29.      Sicherlich schließt dies nicht aus, dass die Richtlinie 2004/38 auch einmal gegenüber dem Heimatland eines Unionsbürgers zur Anwendung kommt, wenn ein Bezug zum Unionsrecht besteht. So entspricht es ständiger Rechtsprechung, dass ein Unionsbürger, der von seinem Recht auf Freizügigkeit Gebrauch gemacht hat und in seinen Heimatmitgliedstaat zurückkehren will, sich diesem Staat gegenüber auf das Unionsrecht berufen darf(21). Gleiches gilt übrigens auch, wenn ein Unionsbürger seinen Heimatmitgliedstaat verlassen will, um sich in Ausübung der Freizügigkeitsrechte des Unionsrechts in einen anderen Mitgliedstaat zu begeben(22).

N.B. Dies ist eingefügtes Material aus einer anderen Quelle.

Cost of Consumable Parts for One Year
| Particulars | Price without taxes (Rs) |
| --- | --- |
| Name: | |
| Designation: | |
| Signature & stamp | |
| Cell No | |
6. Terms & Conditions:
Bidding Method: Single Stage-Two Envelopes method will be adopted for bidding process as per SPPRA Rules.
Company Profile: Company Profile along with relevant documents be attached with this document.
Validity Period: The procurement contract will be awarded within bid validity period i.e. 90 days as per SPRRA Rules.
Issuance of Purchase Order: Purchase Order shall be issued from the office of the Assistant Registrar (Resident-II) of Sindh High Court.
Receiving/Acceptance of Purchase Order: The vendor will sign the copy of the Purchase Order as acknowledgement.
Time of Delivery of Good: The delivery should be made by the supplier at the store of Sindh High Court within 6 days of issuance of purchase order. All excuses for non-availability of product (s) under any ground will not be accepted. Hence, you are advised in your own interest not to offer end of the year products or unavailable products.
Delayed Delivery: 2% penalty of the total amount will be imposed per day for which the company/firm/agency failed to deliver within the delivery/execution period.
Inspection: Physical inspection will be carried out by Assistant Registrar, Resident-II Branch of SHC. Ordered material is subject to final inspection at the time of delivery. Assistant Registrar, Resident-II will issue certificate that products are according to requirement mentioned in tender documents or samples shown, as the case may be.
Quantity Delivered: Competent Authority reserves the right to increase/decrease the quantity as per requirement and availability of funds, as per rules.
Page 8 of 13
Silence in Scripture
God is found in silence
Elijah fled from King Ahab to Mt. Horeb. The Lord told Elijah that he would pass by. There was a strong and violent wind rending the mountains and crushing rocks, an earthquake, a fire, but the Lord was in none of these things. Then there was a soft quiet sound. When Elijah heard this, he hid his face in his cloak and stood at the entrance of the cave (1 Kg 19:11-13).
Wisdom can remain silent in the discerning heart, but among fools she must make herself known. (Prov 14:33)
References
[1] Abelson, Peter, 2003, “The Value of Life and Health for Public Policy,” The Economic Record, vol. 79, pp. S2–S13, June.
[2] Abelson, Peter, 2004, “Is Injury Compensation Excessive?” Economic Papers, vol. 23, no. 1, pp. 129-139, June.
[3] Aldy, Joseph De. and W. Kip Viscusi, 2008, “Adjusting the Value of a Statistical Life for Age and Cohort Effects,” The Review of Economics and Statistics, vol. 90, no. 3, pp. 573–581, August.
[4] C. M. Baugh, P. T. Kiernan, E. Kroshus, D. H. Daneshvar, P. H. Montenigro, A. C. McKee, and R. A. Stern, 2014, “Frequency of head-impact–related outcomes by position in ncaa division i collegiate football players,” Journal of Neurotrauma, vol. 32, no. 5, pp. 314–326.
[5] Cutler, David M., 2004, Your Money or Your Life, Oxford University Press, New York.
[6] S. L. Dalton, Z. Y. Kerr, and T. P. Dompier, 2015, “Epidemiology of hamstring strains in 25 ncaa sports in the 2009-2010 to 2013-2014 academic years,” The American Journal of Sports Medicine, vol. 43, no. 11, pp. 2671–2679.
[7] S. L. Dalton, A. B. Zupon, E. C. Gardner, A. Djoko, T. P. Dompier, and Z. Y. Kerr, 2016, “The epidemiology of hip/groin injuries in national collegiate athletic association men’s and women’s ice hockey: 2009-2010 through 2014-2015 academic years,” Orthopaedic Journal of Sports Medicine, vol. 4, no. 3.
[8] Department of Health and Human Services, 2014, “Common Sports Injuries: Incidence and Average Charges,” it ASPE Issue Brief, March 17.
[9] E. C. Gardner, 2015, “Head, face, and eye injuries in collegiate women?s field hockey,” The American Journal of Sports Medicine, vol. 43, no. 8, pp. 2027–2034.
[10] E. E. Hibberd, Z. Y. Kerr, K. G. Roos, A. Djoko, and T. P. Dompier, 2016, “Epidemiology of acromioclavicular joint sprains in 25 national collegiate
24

30.      Eine Unionsbürgerin wie Frau McCarthy, die sich immer in einem Mitgliedstaat ihrer Staatsangehörigkeit aufgehalten und auch nie von ihrem unionsrechtlich garantierten Freizügigkeitsrecht Gebrauch gemacht hat, fällt jedoch weder nach dem Wortlaut von Art. 3 Abs. 1 noch nach der Zielsetzung und dem Regelungszusammenhang jener Vorschrift in den Geltungsbereich der Richtlinie 2004/38. Gleiches gilt für die Familienangehörigen von Frau McCarthy(23), da deren Einreise- und Aufenthaltsrechte – sowie allgemeiner die Möglichkeit der Familienzusammenführung – nicht auf einem originären Freizügigkeitsrecht beruhen, sondern vom Freizügigkeitsrecht der Unionsbürgerin abgeleitet sind und dessen Verwirklichung dienen(24).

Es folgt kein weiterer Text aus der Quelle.